1. TreeNode Structure:

• The TreeNode structure is defined with three fields: Val (the value of the node), Left (pointer to the left child), and Right (pointer to the right child).

1. isValidBST Function:

• This function serves as the entry point. It calls the helper function isValidBSTHelper with the initial range set to the minimum and maximum integer values (math.MinInt64 and math.MaxInt64), which represent the allowed range for the root node.

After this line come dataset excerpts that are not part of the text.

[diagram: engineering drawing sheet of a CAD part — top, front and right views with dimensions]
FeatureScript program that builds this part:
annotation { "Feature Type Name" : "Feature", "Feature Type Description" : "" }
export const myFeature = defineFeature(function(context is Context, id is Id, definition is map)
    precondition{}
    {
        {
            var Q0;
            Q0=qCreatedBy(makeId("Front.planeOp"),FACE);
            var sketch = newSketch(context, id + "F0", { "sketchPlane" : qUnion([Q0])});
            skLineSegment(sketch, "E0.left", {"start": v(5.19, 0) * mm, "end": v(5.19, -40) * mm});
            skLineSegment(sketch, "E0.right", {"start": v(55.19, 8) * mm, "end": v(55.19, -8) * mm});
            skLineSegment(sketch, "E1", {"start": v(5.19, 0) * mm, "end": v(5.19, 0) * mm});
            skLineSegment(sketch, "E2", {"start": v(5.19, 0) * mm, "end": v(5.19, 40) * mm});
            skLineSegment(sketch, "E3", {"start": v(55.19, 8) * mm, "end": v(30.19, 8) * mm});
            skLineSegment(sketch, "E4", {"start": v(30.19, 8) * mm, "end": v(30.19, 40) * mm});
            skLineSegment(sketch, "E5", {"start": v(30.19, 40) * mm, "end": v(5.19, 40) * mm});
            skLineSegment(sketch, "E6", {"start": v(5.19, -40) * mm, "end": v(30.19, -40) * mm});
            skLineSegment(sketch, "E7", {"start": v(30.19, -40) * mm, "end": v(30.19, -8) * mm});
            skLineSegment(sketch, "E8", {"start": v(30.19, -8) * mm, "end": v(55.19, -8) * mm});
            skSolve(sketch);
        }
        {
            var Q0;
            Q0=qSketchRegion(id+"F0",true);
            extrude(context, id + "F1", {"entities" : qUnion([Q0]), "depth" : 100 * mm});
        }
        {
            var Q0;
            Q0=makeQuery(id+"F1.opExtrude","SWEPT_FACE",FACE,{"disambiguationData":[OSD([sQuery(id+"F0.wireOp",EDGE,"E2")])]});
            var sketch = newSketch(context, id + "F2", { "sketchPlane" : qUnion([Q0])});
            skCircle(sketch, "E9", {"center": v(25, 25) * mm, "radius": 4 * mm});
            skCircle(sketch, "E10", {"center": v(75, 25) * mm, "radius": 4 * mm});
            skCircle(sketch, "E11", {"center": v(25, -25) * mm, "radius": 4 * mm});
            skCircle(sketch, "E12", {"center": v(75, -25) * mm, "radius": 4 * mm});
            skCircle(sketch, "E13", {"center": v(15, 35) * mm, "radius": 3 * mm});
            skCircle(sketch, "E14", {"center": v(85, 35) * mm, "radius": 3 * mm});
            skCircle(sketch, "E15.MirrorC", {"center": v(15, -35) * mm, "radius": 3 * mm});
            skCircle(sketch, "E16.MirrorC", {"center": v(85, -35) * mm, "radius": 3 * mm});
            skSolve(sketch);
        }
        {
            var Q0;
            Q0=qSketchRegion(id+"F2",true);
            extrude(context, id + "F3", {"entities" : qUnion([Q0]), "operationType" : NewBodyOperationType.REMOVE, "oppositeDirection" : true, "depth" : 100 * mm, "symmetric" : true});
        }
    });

1. isValidBSTHelper Function:

• The helper function performs the actual recursion:
• If the node is nil, return true because an empty subtree is trivially a valid BST.
• If the node’s value is outside the allowed range (i.e., it is less than or equal to low or greater than or equal to high), return false since it violates the BST property.
• Recursively check the left subtree with the updated upper bound (node.Val) and the right subtree with the updated lower bound (node.Val).

1. Recursion Flow:

• For each node, the left child must have a value strictly less than the current node's value, and the right child must have a value strictly greater.
• This recursive process ensures that each subtree adheres to the BST property.

Time and Space Complexity

MetricComplexityTime ComplexityO(n)Space ComplexityO(h)

Where:

• n is the number of nodes in the binary tree.
• h is the height of the binary tree.

Time Complexity:

• We visit each node exactly once, so the time complexity is O(n), where n is the number of nodes in the tree.

Space Complexity:

• The space complexity depends on the height of the tree due to the recursion stack. In the worst case (a skewed tree), the space complexity is O(n), but for a balanced tree, the space complexity is O(h), where h is the height of the tree.

Edge Cases

1. Empty Tree:

• Input: root = nil
• Output: true
• Explanation: An empty tree is considered a valid BST by definition.

1. Single Node Tree:

• Input: root = [5]
• Output: true
• Explanation: A single-node tree is trivially a valid BST.

1. Left and Right Subtree Violations:

• Input: root = [10, 5, 15, null, null, 6, 20]
• Output: false
• Explanation: The right child of the node 10 has a value 6, which is less than 10, violating the BST property.

Conclusion

LeetCode 98: Validate Binary Search Tree is a fundamental problem in binary tree manipulation that can be solved efficiently with a recursive approach using range checking. By maintaining valid ranges for each node during the traversal, we can ensure that the tree adheres to the binary search tree properties.

This approach has a time complexity of O(n) and space complexity of O(h), where n is the number of nodes and h is the height of the tree, making it an optimal solution for this problem.